As NATO reports, the drawdown will commence on May 1st.
“We cannot continue the cycle of extending or expanding our military presence in Afghanistan, hoping to create ideal conditions for the withdrawal and expecting a different result,” said US President Joe Biden in his ardent speech on Wednesday.
He declared that “it is time to end the forever war” and promised that US troops would leave Afghanistan by September 11th.
All NATO members, including the Czech Republic, followed suit and made a statement, in which they pronounced they would start removing troops next month.
“In light of… recognizing that there is no military solution to the challenges Afghanistan faces, Allies have determined that we will start the withdrawal of Resolute Support Mission forces by May 1”, was stated in the press release of the alliance.
“NATO Allies and partners will continue to stand with Afghanistan, its people, and its institutions in promoting security and upholding the gains of the last 20 years.

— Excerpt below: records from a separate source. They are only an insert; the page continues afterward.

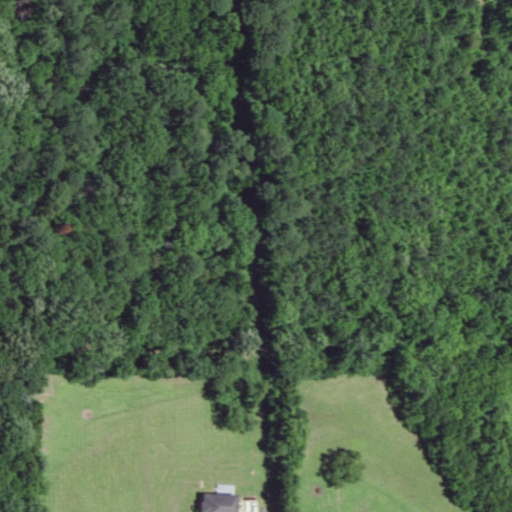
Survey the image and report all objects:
building: (211, 499)
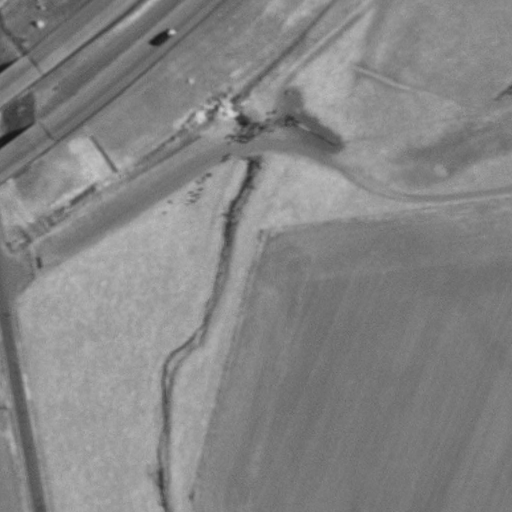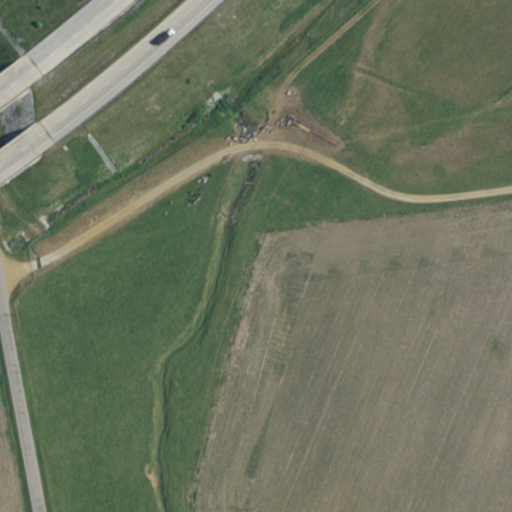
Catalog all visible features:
road: (92, 33)
road: (148, 69)
road: (26, 85)
road: (33, 157)
road: (18, 401)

Withdrawing our troops does not mean ending our relationship with Afghanistan. Rather, this will be the start of a new chapter,” NATO members added.
The readiness to remove Czech forces from the country was confirmed by the Czech minister of defense Lubomír Metnar, who made a Twitter post after an extraordinary videoconference session with NATO states.
“We have always said that we will not do anything on our own, and we must address the issue of the Afghan mission collectively. We respect today’s alliance agreement and are ready to withdraw Czech troops as well. We will coordinate our further assistance with our allies and remain ready to fight terrorism,” Metnar asserted.
The long-standing International Security Assistance Force alliance mission in Afghanistan closed at the end of 2014, and a new advise and assist mission Resolute Support has been underway in the country ever since.
The Czech army can currently have up to 205 soldiers in Afghanistan according to the approved mandate. Since 2002, several thousand of them have been replaced in the country. 14 Czech soldiers died on the mission.